My Golf has an armrest, which I know is considered to be a worthy 'upgrade'.

However, I hate mine as I find it is in the way when I want to put the handbrake on and change gear. Just lifting it out of the way is all very well, but a pain when the lid opens and hangs out into the rear seat space, as it hinders people getting in and out (my car is a 3 door).

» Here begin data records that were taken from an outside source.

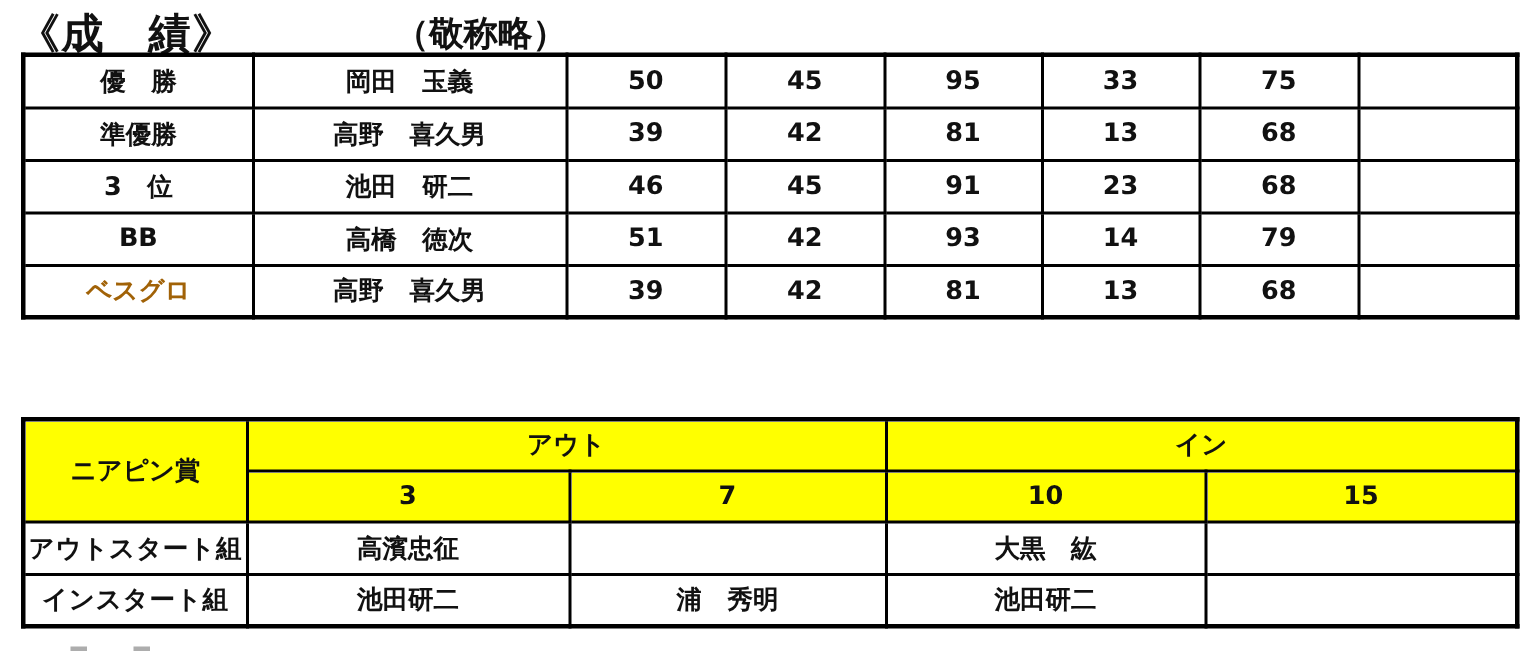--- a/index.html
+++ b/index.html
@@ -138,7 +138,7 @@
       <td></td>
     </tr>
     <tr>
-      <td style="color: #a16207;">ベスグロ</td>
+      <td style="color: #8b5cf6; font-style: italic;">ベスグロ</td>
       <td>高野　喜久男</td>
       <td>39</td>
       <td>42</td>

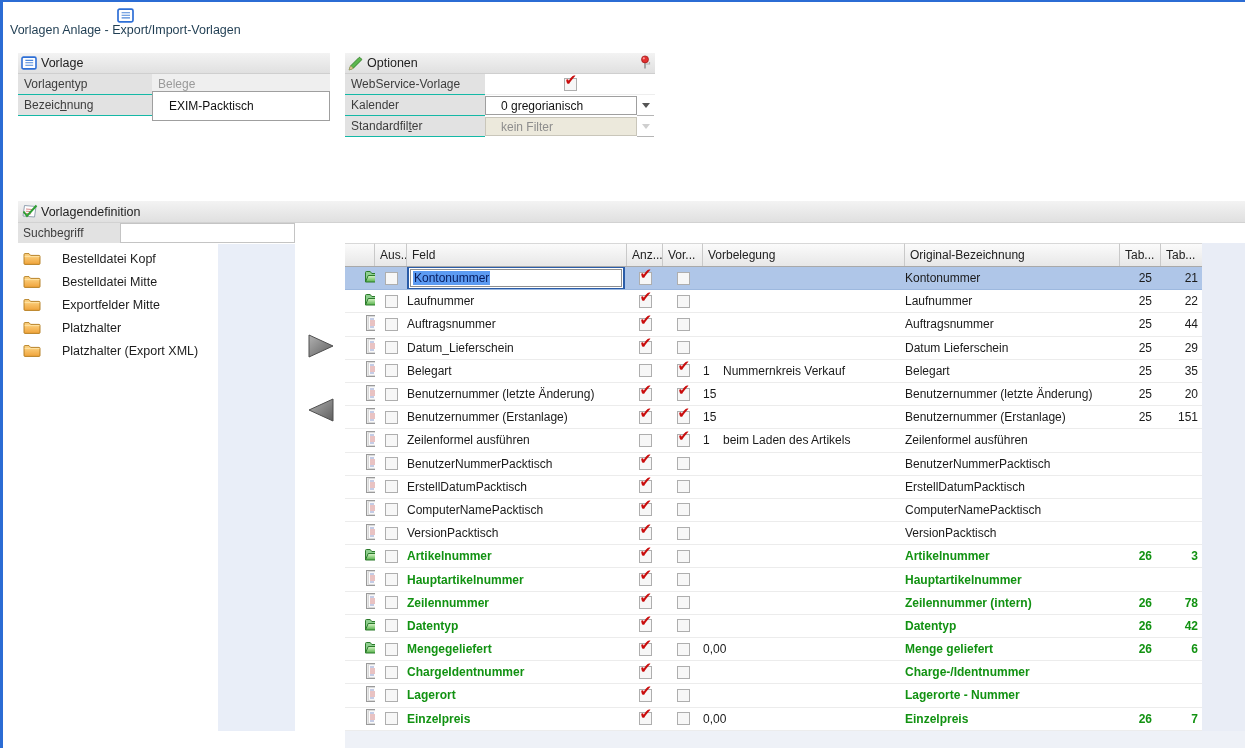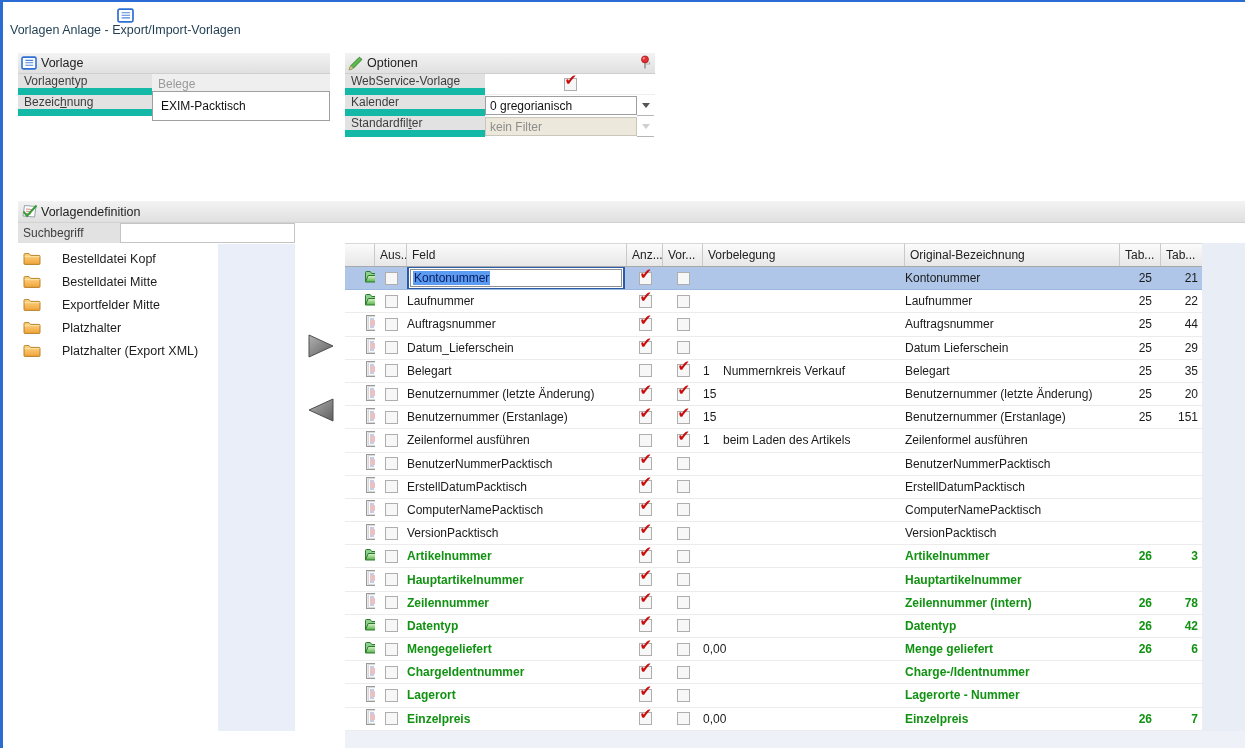--- a/index.html
+++ b/index.html
@@ -22,7 +22,7 @@
                 display:flex; align-items:center; padding-left:3px; color:#222; font-size:12.5px; position:relative; }
   .grp-header .ico { display:inline-flex; margin-right:4px; }
   .grp-row { display:flex; height:21px; }
-  .grp-label { background:#e2e2e2; border-bottom:7px solid #14b8a6; display:flex; align-items:center;
+  .grp-label { background:#e2e2e2; border-bottom:1px solid #14b8a6; display:flex; align-items:center;
                padding-left:6px; color:#3d3d3d; }
   .grp-value { display:flex; align-items:center; position:relative; }
   .accel { text-decoration:underline; }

So, I'd like to remove the armrest. Is this possible? Is there something that goes into the hole that is left in the centre console to tidy it up?

Cheers.


----------



## Bx V-dubber (Dec 17, 2010)

your in the uk, don't know who would sell it over there (maybe swgmotorsports or amd). in the states "ECStuning" sells a delete kit for that same situation. I'm pretty sure someone across the pond sells it too. check them out to get an idea of what you'd be looking for.:beer:


----------



## mudder1310 (Feb 9, 2004)

Yes. I just did the armrest delete from ECS Tuning. It's about 15min work.

1. Pop off driver side panel on arm rest.
2. Remove 13mm bolt, pull rest up and off.
3. Slide back cup holder (or ashtray)
4. Pop off lid to access 2 torx.
5. Remove torx.
6. Lift up console. Inside you'll see three 13mm bolts holding the rest base.
7. Remove those, a universal socket adapter will help.
8. remove base.
9. Put torx back in.
10. Pop cup holder back on and tray from ECS kit into opening.

Done. There's a video on youtube for the project as well.


----------